Text shown START

And the British had taken a hold of it and shot it back to us with their flavor on it. And it became a hybrid. I remember a buddy of mine taking me to Wallach’s Music City to listen to records in the demo booth, and he played some stuff with Eric with Fresh Cream and then with John Mayall.

 

I’d never heard a guitar do that. Then to go there and to have Eric Clapton say, don’t look at me, look behind me. This is where I went to get where I am.

 

And that’s what was brilliant, was just to find out that it was here all the time, but we really didn’t see it. We let it go. And the British embraced it and brought it back.

 

And look what happened. I mean, look at how wonderful. The Beatles and Eric Burton and the Animals.

 

I just ate up as much of that as I could get. I smoked my first cigarette at ten, and for girls I had a bad yin, and I had quite a haul when I was young. When I was young, it was more important, ain’t more painful to laugh so much louder, yeah.

 

When I was young, I met my first love at thirteen. She was brown and I was pretty green, and I learned quite a lot when I was young, when I was young. When you decided to embrace the blues, how did that change what you were playing and your whole attitude? I followed pretty much what anybody else would do, any young guy would do, as I had my heroes.

 

Eric Clapton was one of them, Mick Taylor, you know, Peter Green. And I was just eating up as much as I could, plus studying the originators of the music, which was a brilliant thing with Albert Collins. I had met and played with so many of the immortal greats.

Text shown END

> [Your assignment] Please copy the interview passage that begins at the words "Eric Clapton was" and stops after "the immortal greats.", swapping "immortal greats" for "legends". The listing that follows comes from a separate source.

Dataset START

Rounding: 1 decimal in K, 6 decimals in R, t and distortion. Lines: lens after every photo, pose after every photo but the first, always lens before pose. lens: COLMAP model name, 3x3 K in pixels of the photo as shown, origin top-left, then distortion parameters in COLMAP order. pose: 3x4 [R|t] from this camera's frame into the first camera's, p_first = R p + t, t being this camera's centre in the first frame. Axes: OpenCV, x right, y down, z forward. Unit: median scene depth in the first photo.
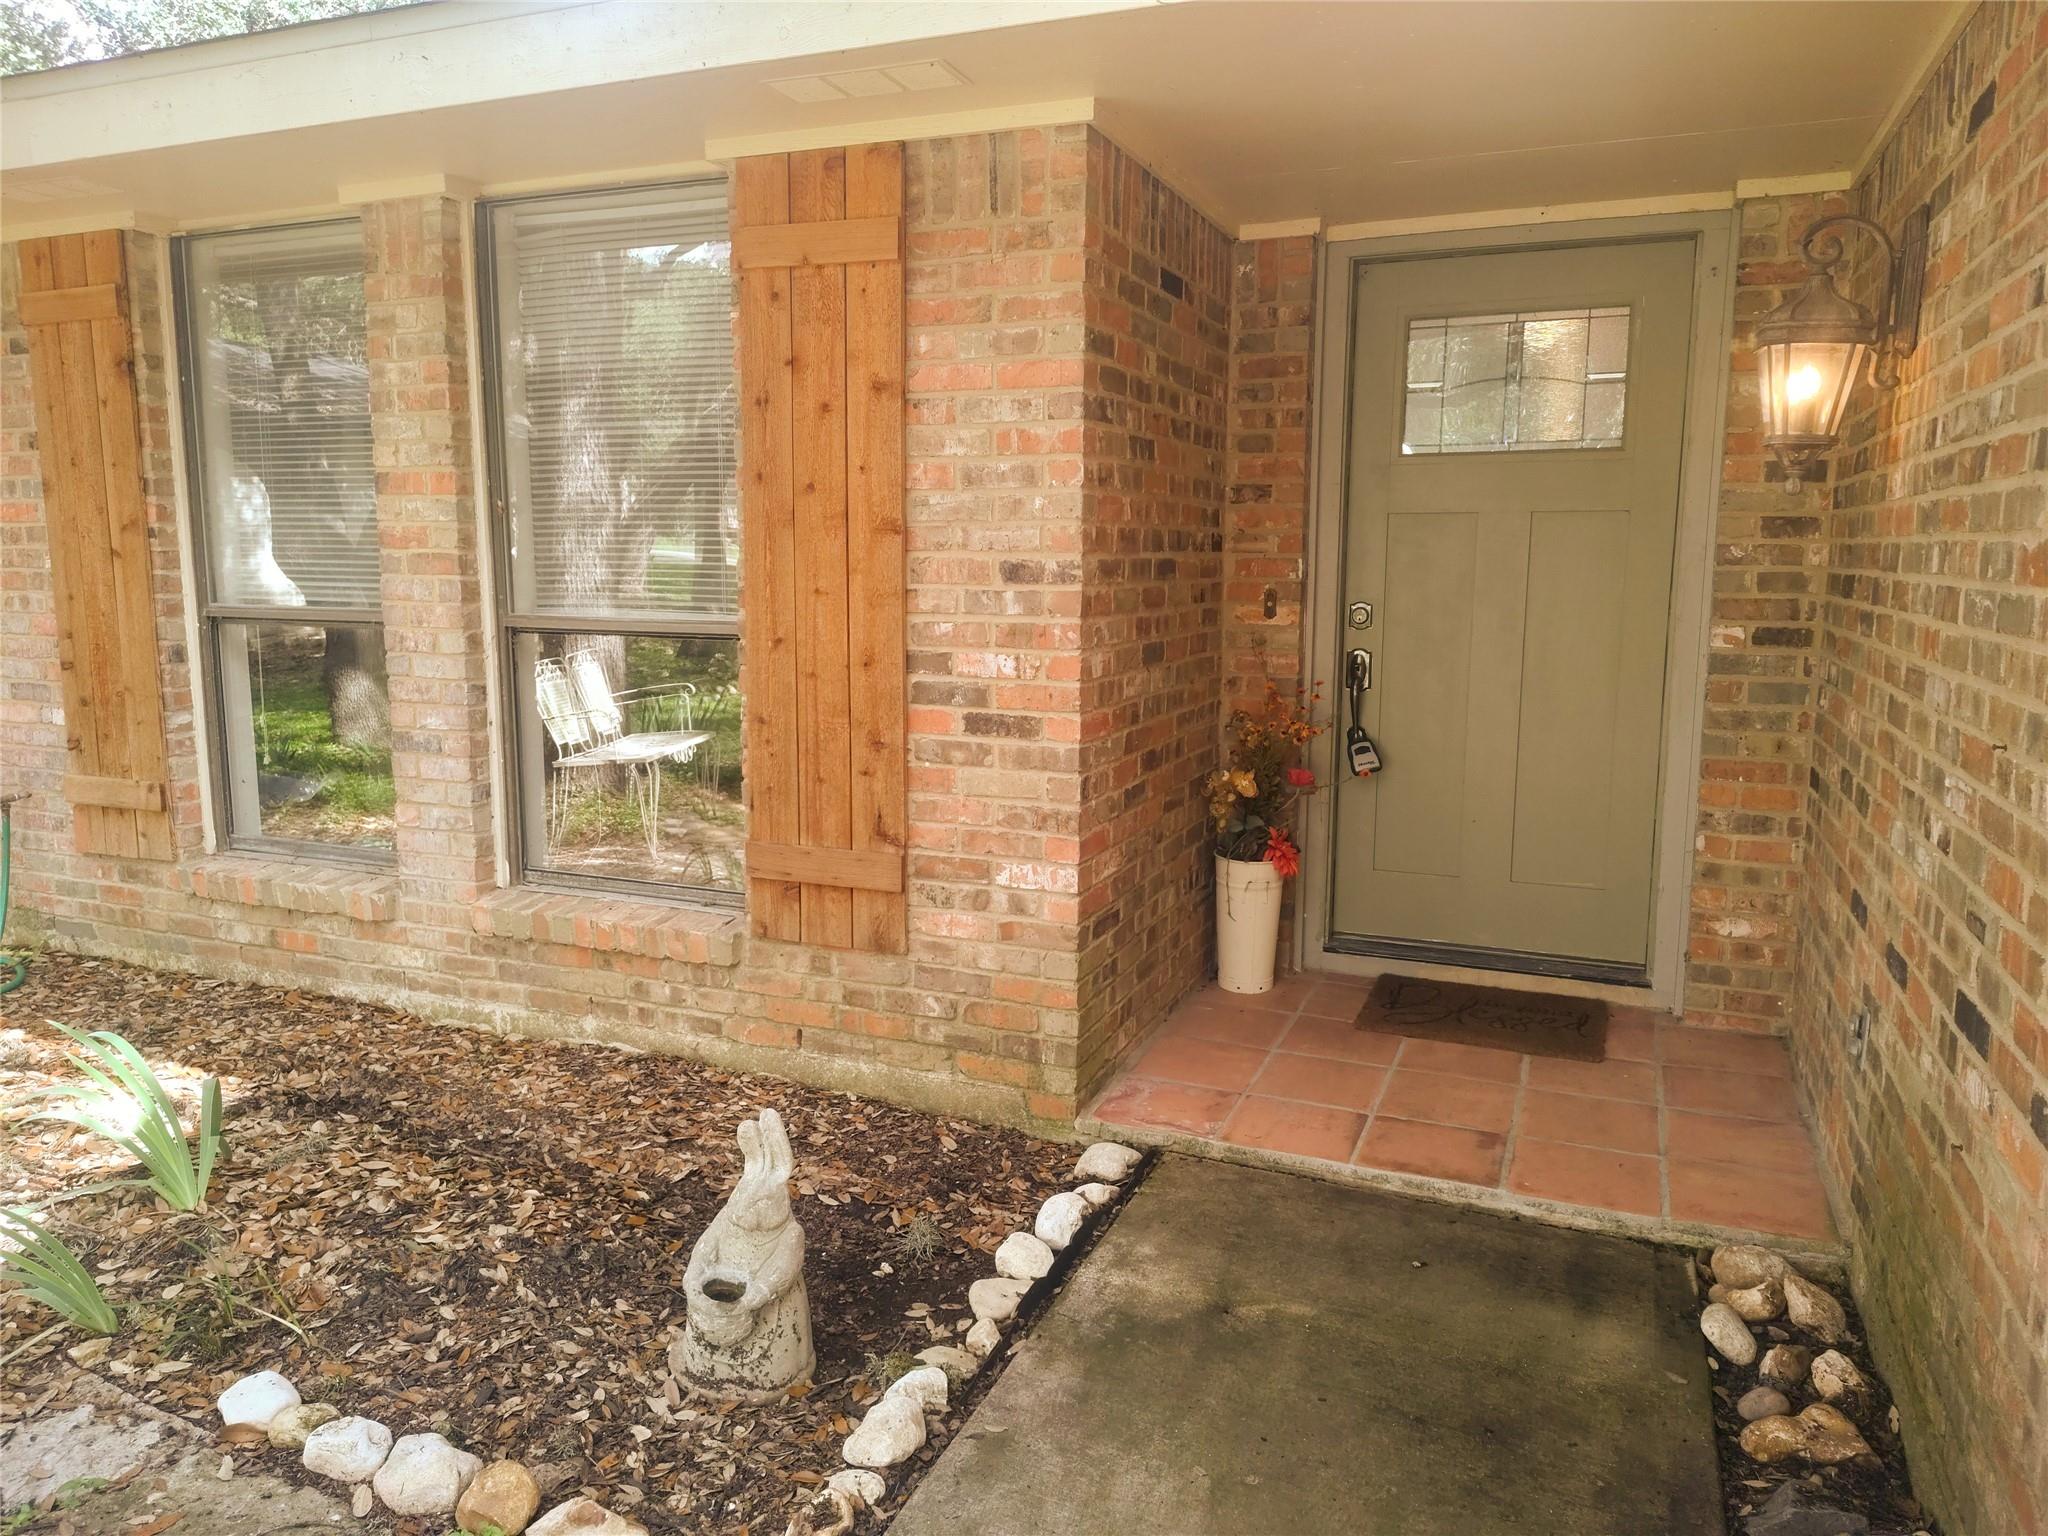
lens RADIAL K [[1405.9, 0, 1017.6], [0, 1405.9, 759.9], [0, 0, 1]] dist [0.035967, -0.000327]
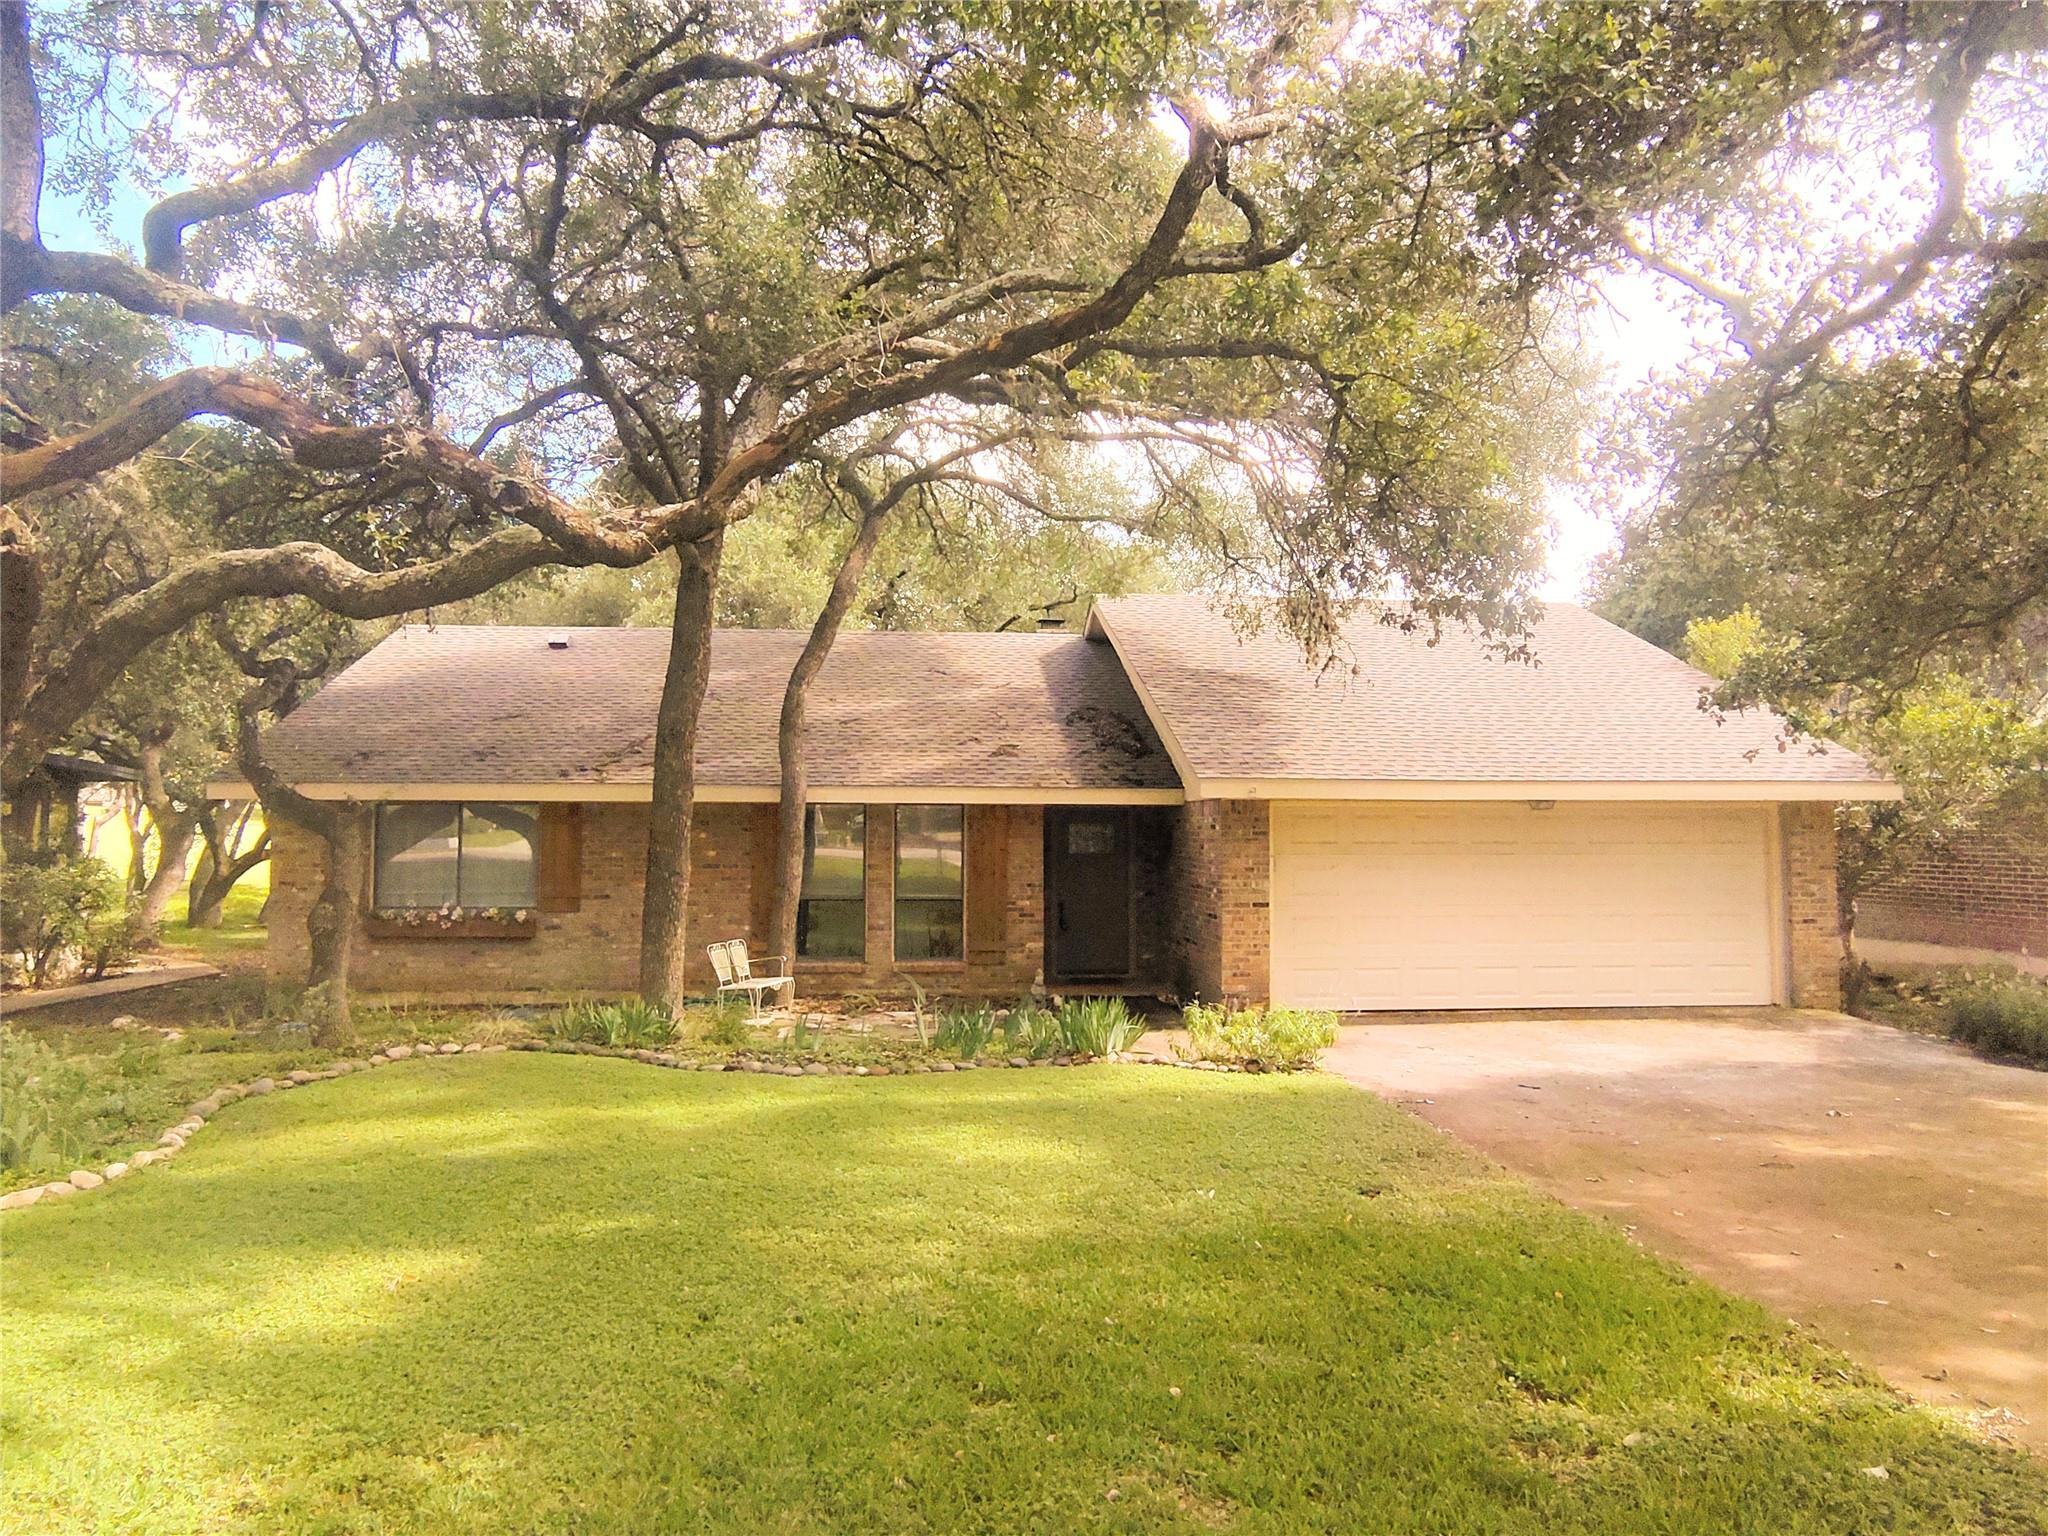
lens RADIAL K [[1380.7, 0, 1028.3], [0, 1380.7, 770.0], [0, 0, 1]] dist [-0.001563, -0.000040]
pose [[0.882570, 0.019968, 0.469757, -2.328390], [0.068488, 0.982982, -0.170458, 0.306565], [-0.465166, 0.182614, 0.866183, -3.371077]]
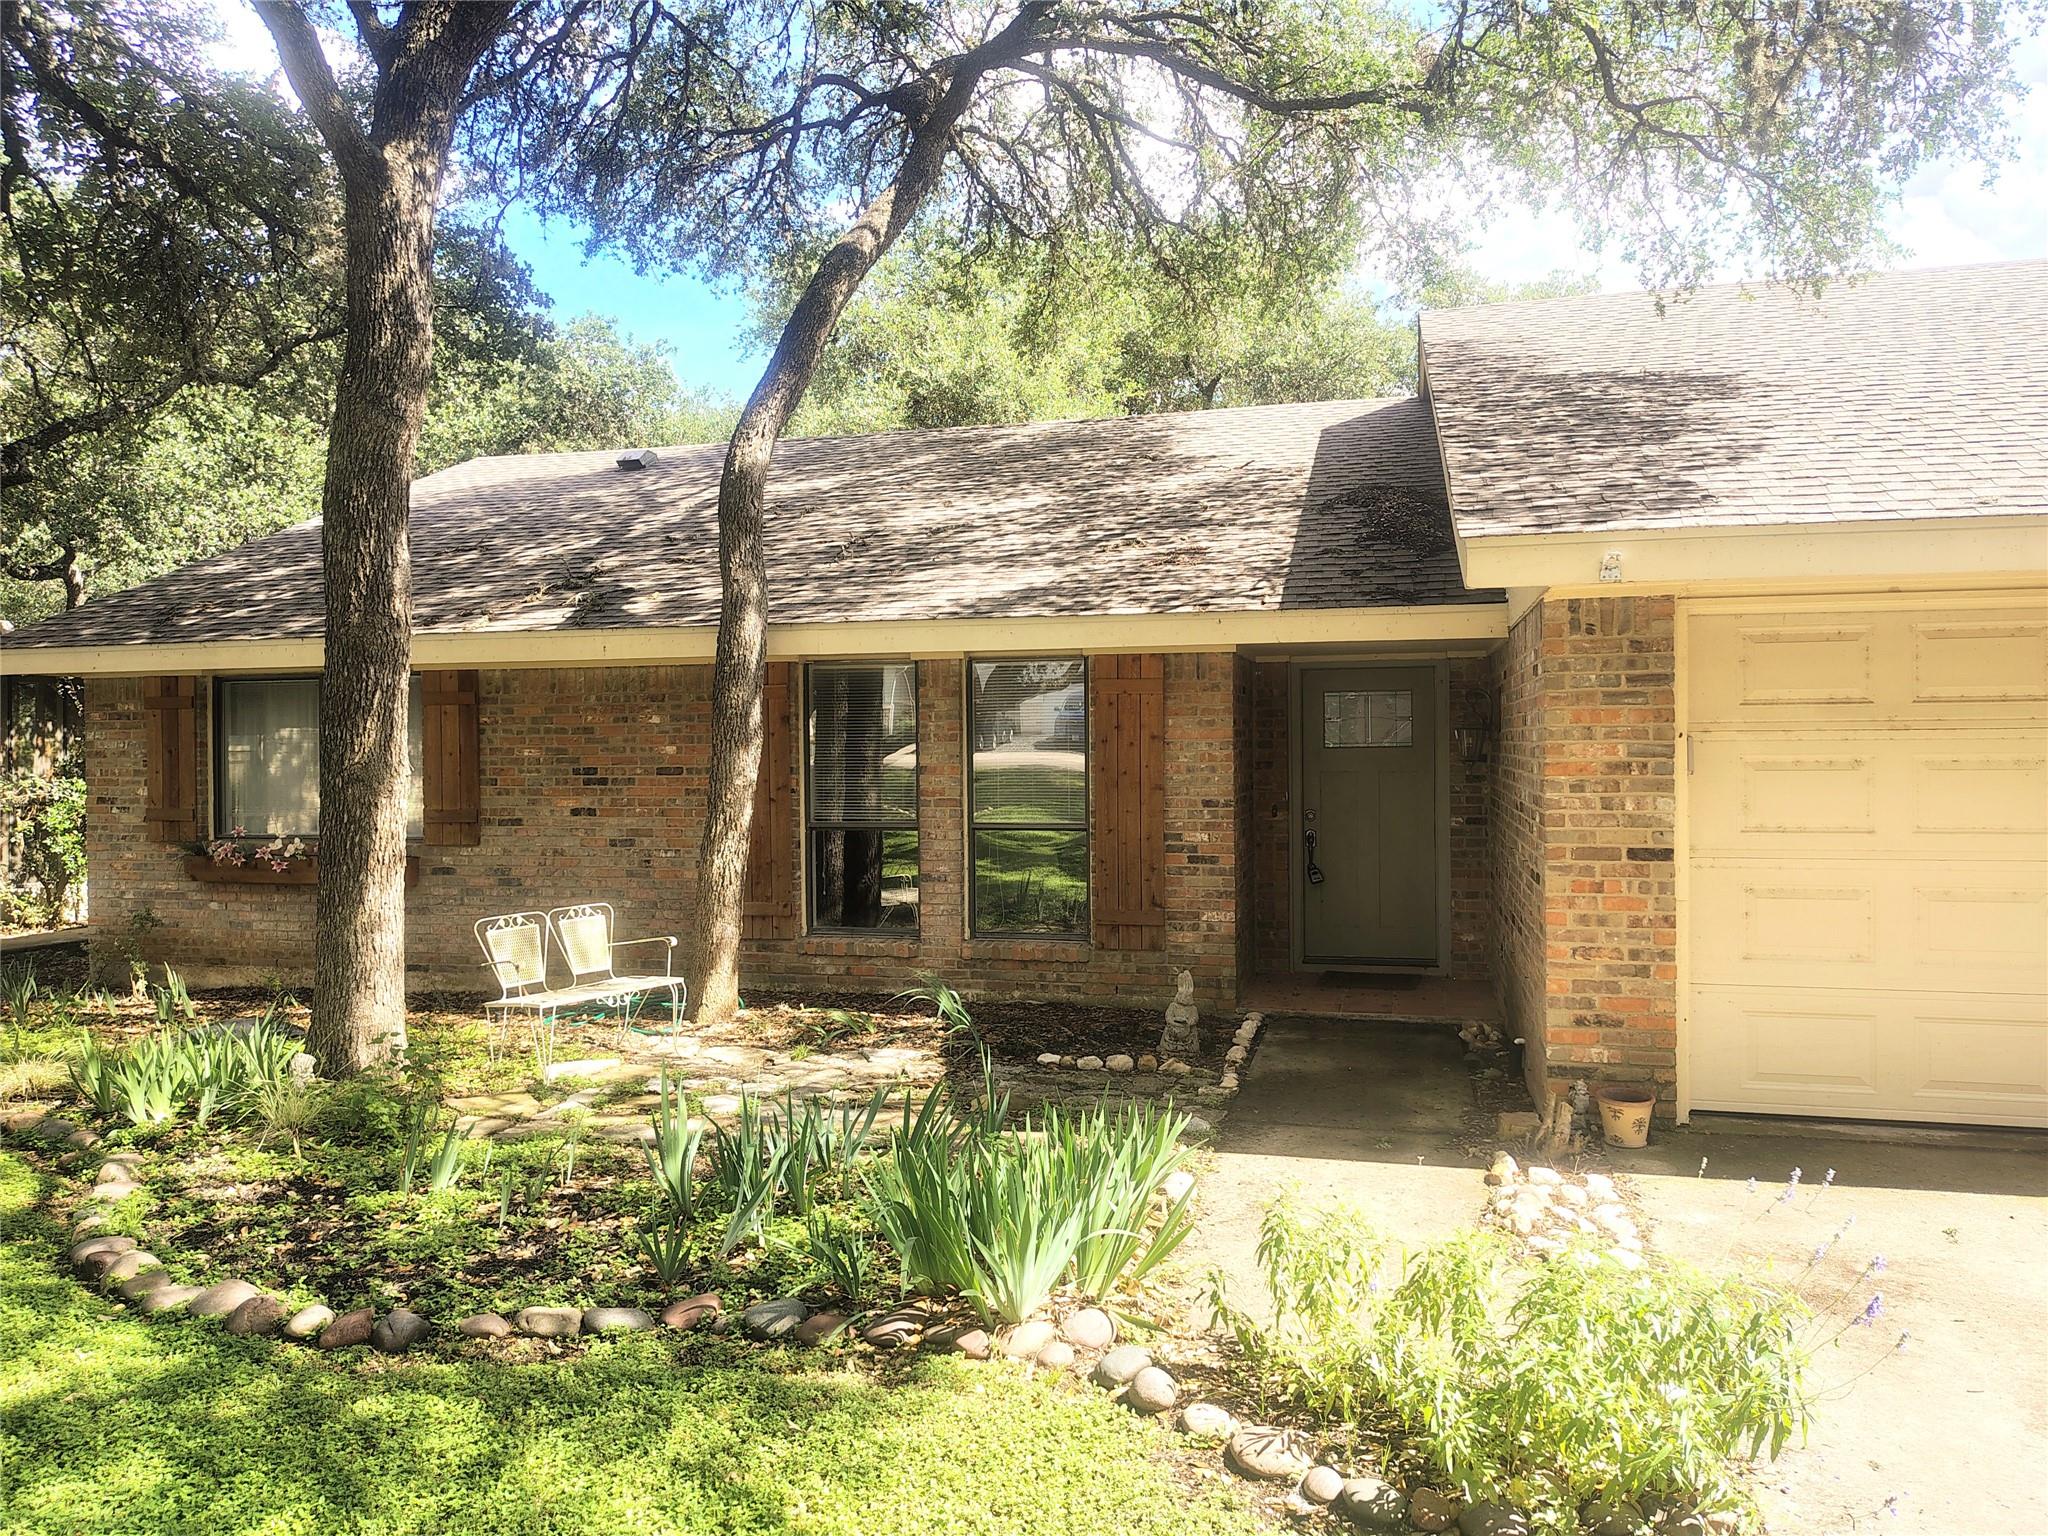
lens RADIAL K [[1405.9, 0, 1025.4], [0, 1405.9, 758.4], [0, 0, 1]] dist [0.035967, -0.000327]
pose [[0.989514, -0.015444, 0.143611, -0.722740], [0.034975, 0.990298, -0.134486, 0.132189], [-0.140141, 0.138098, 0.980454, -1.601111]]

Dataset END

> [Reply]
Eric Clapton was one of them, Mick Taylor, you know, Peter Green. And I was just eating up as much as I could, plus studying the originators of the music, which was a brilliant thing with Albert Collins. I had met and played with so many of the legends.